To implement filters for smoothing and sharpening the images in the spatial domain.
Anaconda - Python 3.7
Import the necessary modules.
For performing smoothing operation on a image.
- Average filter
avg_kernel=np.ones((13,13),np.float32)/169
average_filter_image=cv2.filter2D(image,-1,avg_kernel)
- Weighted average filter
wt_avg_kernel=np.array([[1,2,1],[2,4,2],[1,2,1]])/16
wt_average_filter_image=cv2.filter2D(image,-1,wt_avg_kernel)
- Gaussian Blur
gaussian_blur=cv2.GaussianBlur(image,(31,31),0,0)
Median filter
median_blur=cv2.medianBlur(image,11)
For performing sharpening on a image.
- Laplacian Kernel
lap_kernel=np.array([[-1,-1,-1],[-1,8,-1],[-1,-1,-1]])
lap_image=cv2.filter2D(image,-1,lap_kernel)
- Laplacian Operator
Lap_sharp=cv2.Laplacian(image,cv2.CV_64F)
Display all the images with their respective filters.
Developed By :DurgaDevi.P
Register Number:212220230015
### 1. Smoothing Filters
i) Using Averaging Filter
average_kernel=np.ones((13,13),np.float32)/169
average_filter_image=cv2.filter2D(image,-1,avg_kernel)
plt.figure(figsize=(10,10))
plt.subplot(1,2,1)
plt.axis("off")
plt.title('Original image')
plt.imshow(image)
plt.subplot(1,2,2)
plt.axis("off")
plt.title('Average Filter image')
plt.imshow(average_filter_image)
plt.show()
ii) Using Weighted Averaging Filter
weight_average_kernel=np.array([[1,2,1],[2,4,2],[1,2,1]])/16
weight_average_filter_image=cv2.filter2D(image,-1,weight_average_kernel)
plt.figure(figsize=(10,10))
plt.subplot(1,2,1)
plt.axis("off")
plt.title('Original image')
plt.imshow(image[30:200,50:200])
plt.subplot(1,2,2)
plt.axis("off")
plt.title('Weighted average Filter image')
plt.imshow(weight_average_filter_image[30:200,50:200])
plt.show()
iii) Using Gaussian Filter
gaussian_blur=cv2.GaussianBlur(image,(31,31),0,0)
plt.figure(figsize=(10,10))
plt.subplot(1,2,1)
plt.axis("off")
plt.title('Original image')
plt.imshow(image)
plt.subplot(1,2,2)
plt.axis("off")
plt.title('Gaussian Filter image')
plt.imshow(gaussian_blur)
plt.show()
iv) Using Median Filter
median_blur=cv2.medianBlur(image,11)
plt.figure(figsize=(10,10))
plt.subplot(1,2,1)
plt.axis("off")
plt.title('Original image')
plt.imshow(image)
plt.subplot(1,2,2)
plt.axis("off")
plt.title('Median Filter image')
plt.imshow(median_blur)
plt.show()
i) Using Laplacian Kernal
laplacian_kernel=np.array([[-1,-1,-1],[-1,8,-1],[-1,-1,-1]])
laplacian_image=cv2.filter2D(image,-1,laplacian_kernel)
plt.figure(figsize=(10,10))
plt.subplot(1,2,1)
plt.axis("off")
plt.title('Original image')
plt.imshow(image)
plt.subplot(1,2,2)
plt.axis("off")
plt.title('Laplacian Kernel Filter image')
plt.imshow(laplacian_image)
plt.show()
ii) Using Laplacian Operator
Laplacian_sharp=cv2.Laplacian(image,cv2.CV_64F)

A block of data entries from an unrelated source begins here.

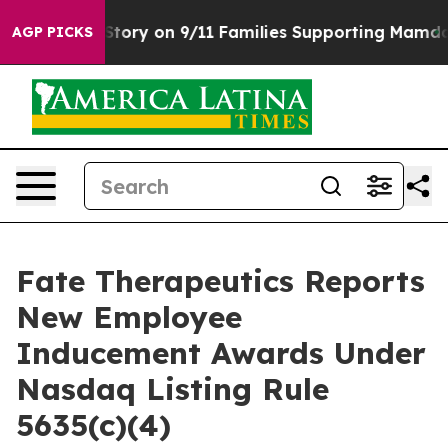
rse, Airs Story on 9/11 Families Supporting Mamdani
AGP PICKS
Fate Therapeutics Reports
New Employee
Inducement Awards Under
Nasdaq Listing Rule
5635(c)(4)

plt.figure(figsize=(10,10))
plt.subplot(1,2,1)
plt.axis("off")
plt.title('Original image')
plt.imshow(image)
plt.subplot(1,2,2)
plt.axis("off")
plt.title('Laplacian Operator Filter image')
plt.imshow(Laplacian_sharp)
plt.show()
i) Using Averaging Filter
ii) Using Weighted Averaging Filter
iii) Using Gaussian Filter
ii) Using Laplacian Operator
Thus the filters are designed for smoothing and sharpening the images in the spatial domain.